> **Given exercise**: Select and copy every line of the material below that contains the word "dienos". Letter case counts.

## START Dataset

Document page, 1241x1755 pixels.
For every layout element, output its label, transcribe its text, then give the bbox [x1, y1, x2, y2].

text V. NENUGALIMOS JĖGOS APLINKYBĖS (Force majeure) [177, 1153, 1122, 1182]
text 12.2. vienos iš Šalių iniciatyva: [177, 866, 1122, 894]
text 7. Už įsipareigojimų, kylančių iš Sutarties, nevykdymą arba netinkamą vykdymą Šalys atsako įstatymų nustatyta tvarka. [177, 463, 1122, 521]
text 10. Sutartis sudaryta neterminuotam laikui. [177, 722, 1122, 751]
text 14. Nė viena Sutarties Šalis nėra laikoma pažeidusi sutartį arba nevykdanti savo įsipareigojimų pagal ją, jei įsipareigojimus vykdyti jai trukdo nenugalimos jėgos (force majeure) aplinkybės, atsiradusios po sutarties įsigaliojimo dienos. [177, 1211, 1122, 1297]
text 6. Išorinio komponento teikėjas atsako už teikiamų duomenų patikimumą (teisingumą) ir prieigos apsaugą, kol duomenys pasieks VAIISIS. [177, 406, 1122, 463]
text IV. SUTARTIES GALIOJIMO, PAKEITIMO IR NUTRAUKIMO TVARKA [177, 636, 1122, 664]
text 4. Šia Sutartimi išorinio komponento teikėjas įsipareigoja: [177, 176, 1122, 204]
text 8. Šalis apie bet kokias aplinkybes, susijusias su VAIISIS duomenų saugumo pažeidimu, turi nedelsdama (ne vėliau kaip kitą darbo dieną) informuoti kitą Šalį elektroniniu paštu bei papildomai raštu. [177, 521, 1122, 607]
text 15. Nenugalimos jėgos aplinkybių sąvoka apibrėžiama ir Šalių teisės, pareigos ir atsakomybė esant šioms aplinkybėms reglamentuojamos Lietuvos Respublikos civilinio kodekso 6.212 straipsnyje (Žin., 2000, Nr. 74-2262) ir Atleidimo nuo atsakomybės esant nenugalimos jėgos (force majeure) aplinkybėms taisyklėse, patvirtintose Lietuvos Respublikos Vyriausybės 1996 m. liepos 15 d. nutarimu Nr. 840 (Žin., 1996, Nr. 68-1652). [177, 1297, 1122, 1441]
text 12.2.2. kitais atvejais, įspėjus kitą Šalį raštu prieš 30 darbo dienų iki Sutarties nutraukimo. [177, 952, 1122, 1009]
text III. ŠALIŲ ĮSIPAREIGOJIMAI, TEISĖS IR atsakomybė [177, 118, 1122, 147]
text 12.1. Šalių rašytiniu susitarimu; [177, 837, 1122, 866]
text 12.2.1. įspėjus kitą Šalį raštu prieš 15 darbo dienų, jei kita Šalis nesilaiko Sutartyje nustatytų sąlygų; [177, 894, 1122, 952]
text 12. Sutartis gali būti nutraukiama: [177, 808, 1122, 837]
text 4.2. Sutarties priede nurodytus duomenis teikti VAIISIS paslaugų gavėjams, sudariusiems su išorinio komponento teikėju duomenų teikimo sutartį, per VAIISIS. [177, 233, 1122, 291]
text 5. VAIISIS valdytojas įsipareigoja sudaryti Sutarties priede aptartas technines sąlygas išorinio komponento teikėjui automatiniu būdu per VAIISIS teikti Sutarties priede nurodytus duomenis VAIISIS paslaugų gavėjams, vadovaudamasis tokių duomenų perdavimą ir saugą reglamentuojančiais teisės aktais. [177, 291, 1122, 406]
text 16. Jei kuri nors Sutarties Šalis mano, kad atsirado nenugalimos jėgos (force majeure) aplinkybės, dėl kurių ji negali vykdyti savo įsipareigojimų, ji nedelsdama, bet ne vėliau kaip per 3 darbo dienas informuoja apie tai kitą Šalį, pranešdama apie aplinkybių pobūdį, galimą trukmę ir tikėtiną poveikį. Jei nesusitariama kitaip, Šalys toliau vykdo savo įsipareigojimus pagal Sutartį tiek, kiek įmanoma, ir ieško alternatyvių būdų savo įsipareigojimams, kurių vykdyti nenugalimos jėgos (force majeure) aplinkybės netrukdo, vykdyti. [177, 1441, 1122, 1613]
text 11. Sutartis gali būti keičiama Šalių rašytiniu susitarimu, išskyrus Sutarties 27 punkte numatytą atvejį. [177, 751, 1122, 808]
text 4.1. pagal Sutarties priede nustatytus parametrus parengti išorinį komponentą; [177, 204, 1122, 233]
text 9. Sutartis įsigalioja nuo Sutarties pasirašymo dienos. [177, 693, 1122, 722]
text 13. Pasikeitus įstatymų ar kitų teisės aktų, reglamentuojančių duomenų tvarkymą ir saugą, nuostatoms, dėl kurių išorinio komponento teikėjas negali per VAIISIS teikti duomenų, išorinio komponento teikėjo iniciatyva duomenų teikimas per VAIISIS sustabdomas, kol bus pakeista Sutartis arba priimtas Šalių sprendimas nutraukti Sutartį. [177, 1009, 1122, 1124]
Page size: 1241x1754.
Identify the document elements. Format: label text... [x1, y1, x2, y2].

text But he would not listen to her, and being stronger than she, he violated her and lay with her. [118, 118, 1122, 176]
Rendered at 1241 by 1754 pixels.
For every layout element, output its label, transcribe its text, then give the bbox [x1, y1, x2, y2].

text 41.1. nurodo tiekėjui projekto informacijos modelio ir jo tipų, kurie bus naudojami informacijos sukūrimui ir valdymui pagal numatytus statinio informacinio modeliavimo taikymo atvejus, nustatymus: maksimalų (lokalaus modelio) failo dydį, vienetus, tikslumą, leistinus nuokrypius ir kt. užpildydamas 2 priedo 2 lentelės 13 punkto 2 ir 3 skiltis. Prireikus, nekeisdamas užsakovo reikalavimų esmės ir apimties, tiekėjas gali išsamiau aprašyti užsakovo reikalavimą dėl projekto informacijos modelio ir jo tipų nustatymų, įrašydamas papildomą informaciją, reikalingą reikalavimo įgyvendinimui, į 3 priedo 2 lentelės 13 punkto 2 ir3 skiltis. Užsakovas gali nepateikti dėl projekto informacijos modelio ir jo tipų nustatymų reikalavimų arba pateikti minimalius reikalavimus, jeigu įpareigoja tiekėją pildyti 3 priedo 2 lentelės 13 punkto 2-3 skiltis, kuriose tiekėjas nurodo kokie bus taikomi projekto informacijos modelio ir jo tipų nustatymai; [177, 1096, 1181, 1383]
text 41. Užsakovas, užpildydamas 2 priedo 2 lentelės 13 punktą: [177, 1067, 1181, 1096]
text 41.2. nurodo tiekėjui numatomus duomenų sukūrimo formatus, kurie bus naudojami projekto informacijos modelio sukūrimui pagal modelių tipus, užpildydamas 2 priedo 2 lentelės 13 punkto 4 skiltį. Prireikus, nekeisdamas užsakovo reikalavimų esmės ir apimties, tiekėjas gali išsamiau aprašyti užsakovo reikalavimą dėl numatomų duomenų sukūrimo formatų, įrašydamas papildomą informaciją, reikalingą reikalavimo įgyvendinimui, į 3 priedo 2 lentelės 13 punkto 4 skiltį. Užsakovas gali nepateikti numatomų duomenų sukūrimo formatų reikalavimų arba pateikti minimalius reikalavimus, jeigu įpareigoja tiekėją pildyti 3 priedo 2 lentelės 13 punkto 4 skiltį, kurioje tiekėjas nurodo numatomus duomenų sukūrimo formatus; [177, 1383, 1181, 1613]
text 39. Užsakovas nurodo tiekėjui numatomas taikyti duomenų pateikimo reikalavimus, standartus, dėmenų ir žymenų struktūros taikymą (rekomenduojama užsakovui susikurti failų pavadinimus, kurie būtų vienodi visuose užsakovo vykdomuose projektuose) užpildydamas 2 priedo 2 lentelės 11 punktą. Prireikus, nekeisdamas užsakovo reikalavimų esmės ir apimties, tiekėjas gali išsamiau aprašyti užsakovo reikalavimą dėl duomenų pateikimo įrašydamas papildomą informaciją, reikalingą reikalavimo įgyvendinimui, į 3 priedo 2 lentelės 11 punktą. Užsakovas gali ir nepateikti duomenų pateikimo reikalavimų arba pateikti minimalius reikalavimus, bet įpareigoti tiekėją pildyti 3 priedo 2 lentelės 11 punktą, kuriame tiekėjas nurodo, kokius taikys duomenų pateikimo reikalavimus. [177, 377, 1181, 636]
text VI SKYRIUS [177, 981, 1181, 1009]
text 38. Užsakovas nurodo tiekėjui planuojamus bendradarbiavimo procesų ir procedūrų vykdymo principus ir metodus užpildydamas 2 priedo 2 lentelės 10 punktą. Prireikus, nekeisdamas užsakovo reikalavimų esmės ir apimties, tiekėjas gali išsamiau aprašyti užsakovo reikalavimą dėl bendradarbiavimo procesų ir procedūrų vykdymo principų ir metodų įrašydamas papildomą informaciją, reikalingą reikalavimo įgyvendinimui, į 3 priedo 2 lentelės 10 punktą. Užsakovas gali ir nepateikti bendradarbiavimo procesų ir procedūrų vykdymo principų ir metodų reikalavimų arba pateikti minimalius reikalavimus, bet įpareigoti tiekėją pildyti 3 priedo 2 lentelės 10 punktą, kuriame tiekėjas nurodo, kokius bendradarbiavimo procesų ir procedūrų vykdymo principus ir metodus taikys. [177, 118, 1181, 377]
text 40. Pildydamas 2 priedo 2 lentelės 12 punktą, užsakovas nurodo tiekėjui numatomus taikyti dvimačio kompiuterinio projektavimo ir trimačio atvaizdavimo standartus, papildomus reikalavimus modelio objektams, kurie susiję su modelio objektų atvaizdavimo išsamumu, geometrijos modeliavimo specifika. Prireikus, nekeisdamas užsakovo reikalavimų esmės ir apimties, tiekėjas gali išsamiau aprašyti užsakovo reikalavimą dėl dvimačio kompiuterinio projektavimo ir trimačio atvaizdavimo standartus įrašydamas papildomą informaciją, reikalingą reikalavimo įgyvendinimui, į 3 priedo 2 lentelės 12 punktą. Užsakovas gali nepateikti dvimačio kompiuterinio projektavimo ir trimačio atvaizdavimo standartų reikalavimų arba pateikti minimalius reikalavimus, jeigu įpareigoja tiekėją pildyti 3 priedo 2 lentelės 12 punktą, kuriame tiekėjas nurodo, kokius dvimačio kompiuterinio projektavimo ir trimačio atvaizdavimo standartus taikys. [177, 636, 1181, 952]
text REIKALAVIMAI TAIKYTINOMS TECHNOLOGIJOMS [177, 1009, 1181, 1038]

## END Dataset

> **Expected answer**:
text 14. Nė viena Sutarties Šalis nėra laikoma pažeidusi sutartį arba nevykdanti savo įsipareigojimų pagal ją, jei įsipareigojimus vykdyti jai trukdo nenugalimos jėgos (force majeure) aplinkybės, atsiradusios po sutarties įsigaliojimo dienos. [177, 1211, 1122, 1297]
text 9. Sutartis įsigalioja nuo Sutarties pasirašymo dienos. [177, 693, 1122, 722]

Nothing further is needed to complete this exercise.